The short summary is this – progress was made, but it is simply not enough to address the galloping pace of climate change.
What has been agreed is not pointless, it does help, and yet which would you rather be, nearly saved or nearly drowned. Durwood Zaelke, president of the Institute for Governance and Sustainable Development, expressed that thought as follows …
In the climate emergency we’re in, slow success is no success. In an emergency, if the ambulance doesn’t get you to the hospital in time, you die. If the firetruck doesn’t get to your house in time, it burns down.
The IPCC 1.5 Report
The fact-based IPCC 1.5 scientific report published last October that spells out the consequences of doing nothing, ended up becoming a political tool. Saudi Arabia, Russia, and Kuwait all joined up with the Trump administration to block acceptance of the report, and that is quite frankly appalling. In the end, the final outcome of that showdown was a watered down compromise. The final agreement text “recognises” this report, and “expresses appreciation and gratitude” to those that created it, and so it simply “invites” the nations of the planet to “make use of the information” within it.
Personally, I think that they should have “invited” the Trump administration, Saudi Arabia, Russia, and Kuwait to F**k off.
So what exactly has happened?
What was achieved and now exists is an agreement, a set of rules, on how to measure CO2 commitments. The official Press Release lays it all out as follows …
The Katowice package includes guidelines that will operationalize the transparency framework.
It sets out how countries will provide information about their Nationally Determined Contributions (NDCs) that describe their domestic climate actions. This information includes mitigation and adaptation measures as well as details of financial support for climate action in developing countries.

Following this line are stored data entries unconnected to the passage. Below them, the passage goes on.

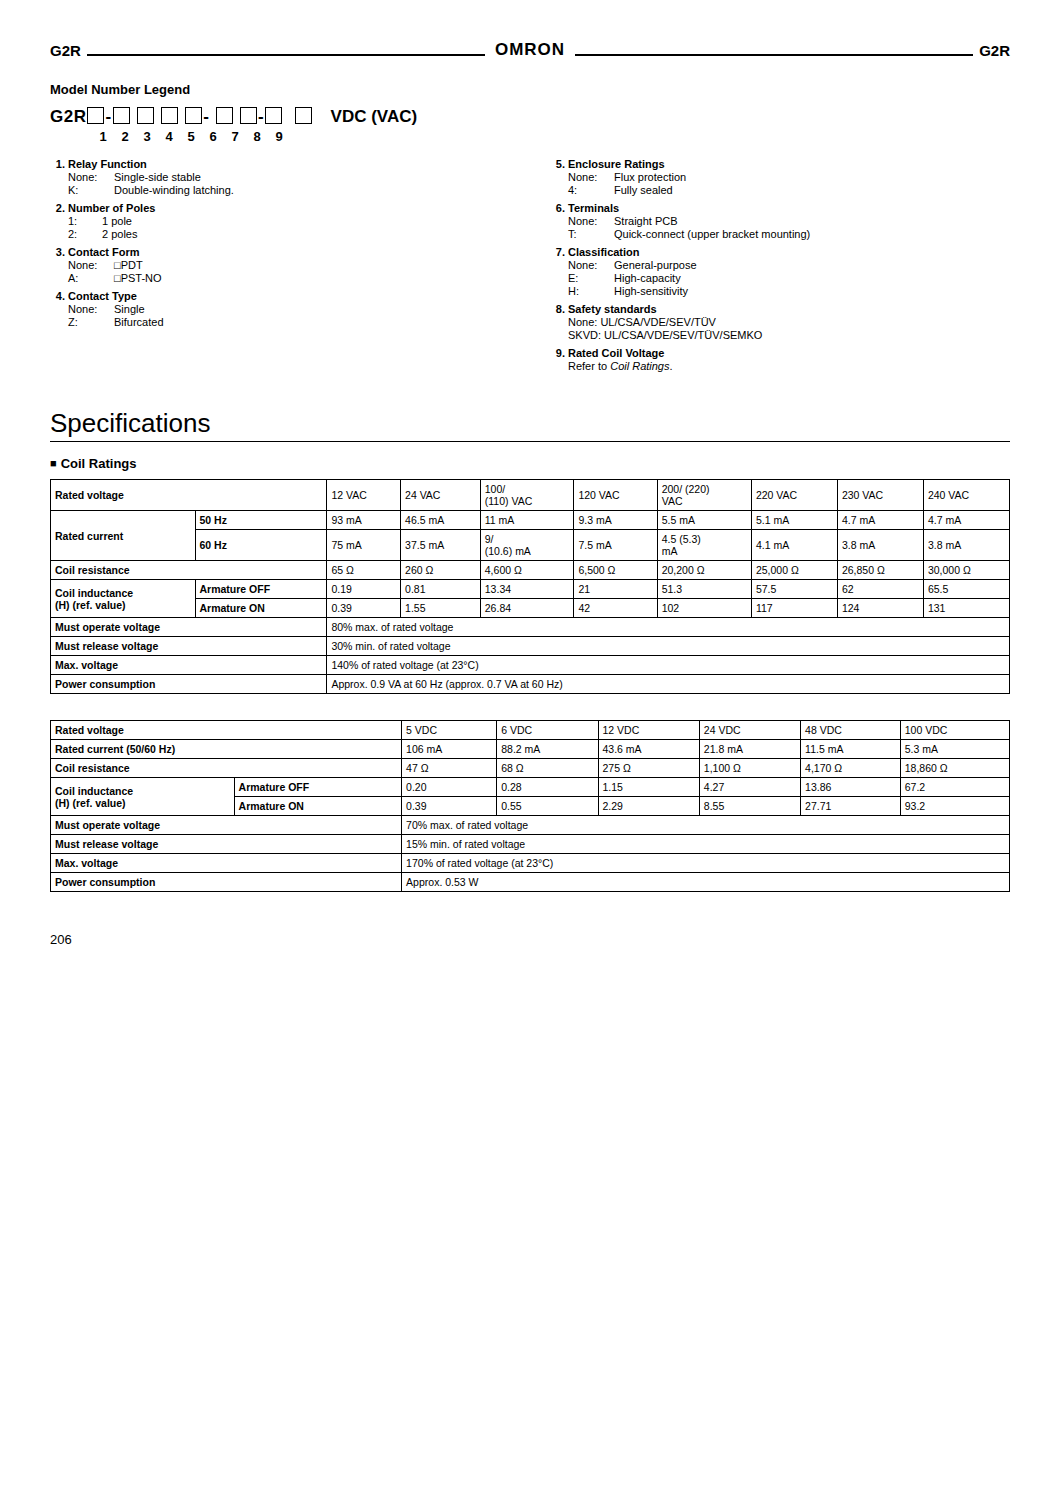G2R
OMRON
G2R
Model Number Legend
G2R - - - VDC (VAC)
123456789
Relay Function
None: Single-side stable
K: Double-winding latching.
Number of Poles
1: 1 pole
2: 2 poles
Contact Form
None:□PDT
A:□PST-NO
Contact Type
None: Single
Z: Bifurcated
Enclosure Ratings
None: Flux protection
4: Fully sealed
Terminals
None: Straight PCB
T: Quick-connect (upper bracket mounting)
Classification
None: General-purpose
E: High-capacity
H: High-sensitivity
Safety standards
None: UL/CSA/VDE/SEV/TÜV
SKVD: UL/CSA/VDE/SEV/TÜV/SEMKO
Rated Coil Voltage
Refer to Coil Ratings.
Specifications
■Coil Ratings
| Rated voltage | 12 VAC | 24 VAC | 100/ (110) VAC | 120 VAC | 200/ (220) VAC | 220 VAC | 230 VAC | 240 VAC |
| Rated current | 50 Hz | 93 mA | 46.5 mA | 11 mA | 9.3 mA | 5.5 mA | 5.1 mA | 4.7 mA | 4.7 mA |
| 60 Hz | 75 mA | 37.5 mA | 9/ (10.6) mA | 7.5 mA | 4.5 (5.3) mA | 4.1 mA | 3.8 mA | 3.8 mA |
| Coil resistance | 65 Ω | 260 Ω | 4,600 Ω | 6,500 Ω | 20,200 Ω | 25,000 Ω | 26,850 Ω | 30,000 Ω |
| Coil inductance (H) (ref. value) | Armature OFF | 0.19 | 0.81 | 13.34 | 21 | 51.3 | 57.5 | 62 | 65.5 |
| Armature ON | 0.39 | 1.55 | 26.84 | 42 | 102 | 117 | 124 | 131 |
| Must operate voltage | 80% max. of rated voltage |
| Must release voltage | 30% min. of rated voltage |
| Max. voltage | 140% of rated voltage (at 23°C) |
| Power consumption | Approx. 0.9 VA at 60 Hz (approx. 0.7 VA at 60 Hz) |
| Rated voltage | 5 VDC | 6 VDC | 12 VDC | 24 VDC | 48 VDC | 100 VDC |
| Rated current (50/60 Hz) | 106 mA | 88.2 mA | 43.6 mA | 21.8 mA | 11.5 mA | 5.3 mA |
| Coil resistance | 47 Ω | 68 Ω | 275 Ω | 1,100 Ω | 4,170 Ω | 18,860 Ω |
| Coil inductance (H) (ref. value) | Armature OFF | 0.20 | 0.28 | 1.15 | 4.27 | 13.86 | 67.2 |
| Armature ON | 0.39 | 0.55 | 2.29 | 8.55 | 27.71 | 93.2 |
| Must operate voltage | 70% max. of rated voltage |
| Must release voltage | 15% min. of rated voltage |
| Max. voltage | 170% of rated voltage (at 23°C) |
| Power consumption | Approx. 0.53 W |
206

What it did not do was get a proper handle on the elephant in the room – that all of this is simply not enough.
What did not get agreed, and this is where it gets a tad technical, is how to handle “carbon credits”. Basically if you, as a nation, have a honking great big carbon sink such as a rainforest then how should that be accounted for, should you be entitled to some credit for that?
This generated a lot of debate, but no agreement. This is why the talks got bogged down and dragged on. In the end the politicians did what they are good at doing, they simply kicked the can down the road to the next meeting, agreed a text regarding what they had agreed upon, and hailed it as a victory.
What is by now obvious, if you have read this far, is that any form of agreement on further reductions to greenhouse gases to avert catastrophe was not achieved. The IPCC 1.5 report spelled it out very clearly. What has been agreed so far falls far short of what is actually needed. We must do more.